While both are right that there is foreign policy consensus in the country today, it doesn't necessarily follow suit that this is something good. In fact, what the country needs now is not more consensus, but less. While foreign policy harmony often has positive attributes, it can also constrict national security thinking, limit policy options, and marginalize iconoclastic voices. Instead, the competition of ideas in foreign policy debates -- which as Miller implicitly argues doesn't currently exist -- is far more important than perpetuating a "consensus" that keeps new ideas or strategies from rising to the political surface.

At a time when the U.S. faces no serious security threats -- and the country is transitioning away from to a post-war on terrorism template -- there is no better time to have a robust debate about America's global responsibilities, the role of its armed forces and the nature of U.S. interests in a world that is perhaps freer, safer, and more prosperous than any point in human history. Solidifying the current consensus would have the opposite effect. As former Secretary of State Dean Acheson once wisely observed: "It isn't the fact that [foreign] policy is nonpartisan that's important, it's the fact that it's good."

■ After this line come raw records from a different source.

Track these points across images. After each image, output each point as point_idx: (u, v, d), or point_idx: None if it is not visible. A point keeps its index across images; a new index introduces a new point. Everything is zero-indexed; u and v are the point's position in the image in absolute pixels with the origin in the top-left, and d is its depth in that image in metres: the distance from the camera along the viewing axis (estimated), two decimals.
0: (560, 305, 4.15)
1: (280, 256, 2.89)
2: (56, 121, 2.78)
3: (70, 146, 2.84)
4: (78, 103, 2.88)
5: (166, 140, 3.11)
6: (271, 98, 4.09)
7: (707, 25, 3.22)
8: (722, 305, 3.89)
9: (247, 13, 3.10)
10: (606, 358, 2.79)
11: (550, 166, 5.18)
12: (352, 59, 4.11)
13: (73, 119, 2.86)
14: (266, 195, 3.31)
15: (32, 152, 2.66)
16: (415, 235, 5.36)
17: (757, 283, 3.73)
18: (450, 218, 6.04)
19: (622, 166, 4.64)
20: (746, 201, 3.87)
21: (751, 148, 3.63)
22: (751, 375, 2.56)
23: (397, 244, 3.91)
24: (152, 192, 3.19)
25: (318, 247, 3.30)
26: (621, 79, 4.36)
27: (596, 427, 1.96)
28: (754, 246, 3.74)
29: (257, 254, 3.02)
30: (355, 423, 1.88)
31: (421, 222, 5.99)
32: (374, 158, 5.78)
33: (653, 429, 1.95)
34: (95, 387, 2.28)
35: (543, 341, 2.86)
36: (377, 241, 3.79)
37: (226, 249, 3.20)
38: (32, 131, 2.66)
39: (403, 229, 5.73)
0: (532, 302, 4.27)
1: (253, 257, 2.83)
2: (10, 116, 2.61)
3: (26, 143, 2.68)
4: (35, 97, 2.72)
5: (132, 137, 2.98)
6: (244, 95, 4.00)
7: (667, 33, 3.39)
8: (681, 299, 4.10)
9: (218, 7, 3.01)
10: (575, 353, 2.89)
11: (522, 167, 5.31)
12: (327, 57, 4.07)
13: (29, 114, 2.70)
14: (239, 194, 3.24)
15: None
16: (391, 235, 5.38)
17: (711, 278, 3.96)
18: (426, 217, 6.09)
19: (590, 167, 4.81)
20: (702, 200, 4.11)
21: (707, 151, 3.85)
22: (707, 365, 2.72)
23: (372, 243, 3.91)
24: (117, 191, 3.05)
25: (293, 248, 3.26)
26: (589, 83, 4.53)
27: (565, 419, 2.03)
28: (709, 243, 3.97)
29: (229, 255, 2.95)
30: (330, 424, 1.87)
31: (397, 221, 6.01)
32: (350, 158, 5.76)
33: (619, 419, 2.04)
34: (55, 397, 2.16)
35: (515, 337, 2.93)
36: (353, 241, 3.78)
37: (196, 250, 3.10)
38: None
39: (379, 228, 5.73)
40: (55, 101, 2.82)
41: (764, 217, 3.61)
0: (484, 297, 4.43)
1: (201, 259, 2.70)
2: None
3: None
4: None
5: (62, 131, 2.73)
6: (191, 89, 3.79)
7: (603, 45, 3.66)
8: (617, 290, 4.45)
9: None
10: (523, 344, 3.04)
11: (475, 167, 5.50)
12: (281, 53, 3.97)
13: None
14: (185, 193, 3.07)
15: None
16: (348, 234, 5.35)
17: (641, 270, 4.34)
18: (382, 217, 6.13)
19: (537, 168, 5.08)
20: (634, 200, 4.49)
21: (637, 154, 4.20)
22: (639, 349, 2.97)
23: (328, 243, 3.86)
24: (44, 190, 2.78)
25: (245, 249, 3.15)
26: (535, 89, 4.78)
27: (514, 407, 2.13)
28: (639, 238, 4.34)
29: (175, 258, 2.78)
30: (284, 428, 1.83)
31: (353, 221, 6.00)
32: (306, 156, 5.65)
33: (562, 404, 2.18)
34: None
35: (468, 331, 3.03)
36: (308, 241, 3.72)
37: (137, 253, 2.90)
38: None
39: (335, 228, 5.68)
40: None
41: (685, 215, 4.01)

On the surface, however, it might appear that the United States is in the midst of a rather robust partisan debate on foreign policy. Hardly a day goes by when Republicans miss a chance to attack President Barack Obama's foreign policy as weak, feckless, and apologetic. Yes, on issues like China, Syria, and to a lesser extent Iran, there are areas of reasonable disagreement. But dig down and what becomes visible is more convergence than contrast.

For example, while Mitt Romney likes to assail Obama for cutting the defense budget, the differences between the two candidates on the state of the military are actually not all that significant: Obama wants a giant military; Romney wants a gigantic one.  Indeed, after the signing of the debt limit deal last year, which called for as much as a trillion dollars in defense spending cuts both parties practically fell over themselves trying to run away from it. The ink was barely dry before Secretary of Defense Leon Panetta was warning that the cuts would invite "aggression" against the United States. And the Republican-led House has already passed legislation that would take a sledgehammer to crucial safety net programs like meals on wheels and children's health care in order to protect the Pentagon's more than $650 billion budget. But the consensus stretches to cover more than just Department of Defense spending.

How about U.S. global alliances, many of which are a vestige of the Cold War and yet remain unchanged 20 years after the fall of the Berlin Wall? For example, the United States continues to massively underwrite and subsidize security responsibilities for Europe (via NATO) and the Far East (via U.S. security relationships with Japan and South Korea)  Good luck finding a significant voice in either party who thinks either of these situations -- driven as much by inertia than by actual U.S. interests -- is problematic.  What about the U.S. relationship with "allies" like Israel -- which regularly takes actions that are contrary to U.S. policy in the region, but are unquestioned among elite national security policymakers?

Or how about the unshakable agreement within both party elites on the necessity of prosecuting the war on terror via drone strikes in Pakistan, Somalia, and Yemen? To be sure, there is certainly a healthy amount of varying opinions between Republicans and Democrats on foreign policy tactics, but as Miller rightly pointed out recently: there isn't much difference between Obama and Romney's thinking on major strategic issues. While Romney is more likely to use tough rhetoric on Iran -- and might even talk himself into the use of force -- both men share the view that there is an abiding national interest in preventing Iran from getting a nuclear bomb (at practically any cost) and that containment of a nuclear Iran is unacceptable. Even in today's highly partisan political environment, the areas of contention in foreign policy are frequently less than meets the eye.